New Additions to the AP/RC: Clinton Cline

In 1968 and 1969, the final year of his graduate program at California State University, Long Beach, Cline made a group of viscosity prints. These works articulated an approach to image making that he has continued for more than four decades. As he notes on his web site, “For me the very first act of making a mark, which could just [be] a dot, a line stroke, or just a doodle…is the most important act that starts my method of making an image. I accept all marks until I have covered most of the surface, then I delete or destroy some and re-create (them) until all feels complete.”

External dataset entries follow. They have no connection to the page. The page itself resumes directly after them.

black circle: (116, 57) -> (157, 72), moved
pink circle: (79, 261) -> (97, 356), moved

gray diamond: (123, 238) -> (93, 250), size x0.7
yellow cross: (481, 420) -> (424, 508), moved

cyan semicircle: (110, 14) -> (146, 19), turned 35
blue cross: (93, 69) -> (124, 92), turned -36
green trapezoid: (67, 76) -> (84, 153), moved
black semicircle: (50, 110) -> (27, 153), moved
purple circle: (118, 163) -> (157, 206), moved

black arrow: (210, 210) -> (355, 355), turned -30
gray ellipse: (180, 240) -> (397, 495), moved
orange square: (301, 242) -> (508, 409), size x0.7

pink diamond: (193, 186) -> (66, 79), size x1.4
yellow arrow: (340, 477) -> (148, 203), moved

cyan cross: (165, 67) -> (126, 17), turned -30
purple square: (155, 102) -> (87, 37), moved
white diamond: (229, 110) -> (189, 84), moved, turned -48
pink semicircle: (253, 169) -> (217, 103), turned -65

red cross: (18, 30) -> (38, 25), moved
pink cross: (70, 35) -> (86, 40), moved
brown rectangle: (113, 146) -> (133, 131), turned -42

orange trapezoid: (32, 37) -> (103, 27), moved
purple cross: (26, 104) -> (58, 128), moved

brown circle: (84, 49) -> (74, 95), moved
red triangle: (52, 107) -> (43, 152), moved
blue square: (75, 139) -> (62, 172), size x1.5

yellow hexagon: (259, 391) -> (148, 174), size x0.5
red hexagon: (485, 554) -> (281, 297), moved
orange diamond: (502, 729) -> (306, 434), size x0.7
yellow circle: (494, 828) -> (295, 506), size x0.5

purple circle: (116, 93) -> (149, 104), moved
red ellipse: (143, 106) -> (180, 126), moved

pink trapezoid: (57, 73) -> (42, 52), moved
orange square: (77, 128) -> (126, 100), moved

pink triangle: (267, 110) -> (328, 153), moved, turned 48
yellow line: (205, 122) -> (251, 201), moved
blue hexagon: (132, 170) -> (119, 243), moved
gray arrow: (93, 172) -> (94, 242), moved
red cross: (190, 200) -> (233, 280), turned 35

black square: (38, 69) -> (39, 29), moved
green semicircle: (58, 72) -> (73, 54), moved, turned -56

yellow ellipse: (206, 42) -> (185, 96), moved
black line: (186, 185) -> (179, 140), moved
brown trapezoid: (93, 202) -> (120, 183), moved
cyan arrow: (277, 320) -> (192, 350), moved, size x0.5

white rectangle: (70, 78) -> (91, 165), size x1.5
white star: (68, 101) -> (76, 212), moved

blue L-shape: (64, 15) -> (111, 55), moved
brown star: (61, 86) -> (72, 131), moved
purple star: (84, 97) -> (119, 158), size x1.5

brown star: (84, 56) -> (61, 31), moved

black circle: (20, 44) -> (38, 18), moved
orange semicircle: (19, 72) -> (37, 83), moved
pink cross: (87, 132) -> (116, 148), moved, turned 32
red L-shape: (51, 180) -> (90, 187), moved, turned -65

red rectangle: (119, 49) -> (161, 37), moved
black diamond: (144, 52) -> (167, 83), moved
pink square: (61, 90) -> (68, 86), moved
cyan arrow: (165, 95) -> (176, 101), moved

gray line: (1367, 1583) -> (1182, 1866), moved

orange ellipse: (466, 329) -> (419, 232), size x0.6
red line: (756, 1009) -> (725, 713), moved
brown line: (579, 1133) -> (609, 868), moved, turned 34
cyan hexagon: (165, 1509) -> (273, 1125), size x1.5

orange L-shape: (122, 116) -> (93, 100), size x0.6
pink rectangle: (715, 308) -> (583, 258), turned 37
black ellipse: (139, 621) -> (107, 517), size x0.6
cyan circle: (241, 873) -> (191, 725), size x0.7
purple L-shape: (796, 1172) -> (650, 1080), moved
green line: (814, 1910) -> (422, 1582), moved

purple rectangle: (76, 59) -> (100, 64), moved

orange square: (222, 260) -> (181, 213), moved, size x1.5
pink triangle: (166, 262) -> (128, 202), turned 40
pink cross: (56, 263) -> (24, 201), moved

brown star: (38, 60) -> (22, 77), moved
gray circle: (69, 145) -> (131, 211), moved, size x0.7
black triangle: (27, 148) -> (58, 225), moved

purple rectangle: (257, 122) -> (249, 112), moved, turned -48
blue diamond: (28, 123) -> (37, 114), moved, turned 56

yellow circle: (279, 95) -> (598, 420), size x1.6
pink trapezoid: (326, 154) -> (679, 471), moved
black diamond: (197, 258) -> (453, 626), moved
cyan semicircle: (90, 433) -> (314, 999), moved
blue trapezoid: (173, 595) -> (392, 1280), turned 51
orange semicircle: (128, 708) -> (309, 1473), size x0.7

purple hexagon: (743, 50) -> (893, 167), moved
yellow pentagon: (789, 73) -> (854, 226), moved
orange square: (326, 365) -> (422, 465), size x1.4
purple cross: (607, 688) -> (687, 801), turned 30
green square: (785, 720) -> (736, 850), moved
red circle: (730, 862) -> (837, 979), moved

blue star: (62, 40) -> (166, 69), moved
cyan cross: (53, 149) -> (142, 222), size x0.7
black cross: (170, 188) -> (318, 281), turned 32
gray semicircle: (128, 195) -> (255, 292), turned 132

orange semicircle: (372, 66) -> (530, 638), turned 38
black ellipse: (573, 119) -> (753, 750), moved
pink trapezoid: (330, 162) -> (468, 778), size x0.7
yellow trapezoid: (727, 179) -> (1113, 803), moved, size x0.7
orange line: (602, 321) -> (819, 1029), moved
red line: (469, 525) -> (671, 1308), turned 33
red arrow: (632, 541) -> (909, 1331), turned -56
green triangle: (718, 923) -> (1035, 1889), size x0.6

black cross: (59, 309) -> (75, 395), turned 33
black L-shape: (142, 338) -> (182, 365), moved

Moving toward the millennium, Cline’s “imaginative landscapes”, as he calls them, became more airy and brighter lithographs. While his landscape references may seem recognizable, the origin of some of the imagery is from a less obvious source. Cline likes to fish and has done so competitively. Using a sonar fish finder, Cline reclaimed images of fish, submerged logs, underwater land formations and more for his prints.

ps briggs

Following what Cline communicated when he stopped at the AP/RC during a road trip during the summer of 2014, the imagery in his intaglio prints was created through “instinct and intuition”. These prints merge a variety of techniques: collograph, shaped plates, etching, and photo intaglio.  He inked each plate with multiple colors using viscosity methods and printed the image in one press run. Cline worked obsessively on the plates, constructing layers upon layers of ink to vary the viscosity printing.

Cline developed the compositions and imagery of his lithographs (also reproduced here)  using Adobe Photoshop as a drawing tool. As he explored this image-making software he continued to print his work as lithographs rather than using an inkjet printer. Cline wanted to experience working with a “digital toolbox” without relying on digital printing. He separated the colors of his Photoshop compositions, printed each as a transparency, and finally printed the work on his lithograph press.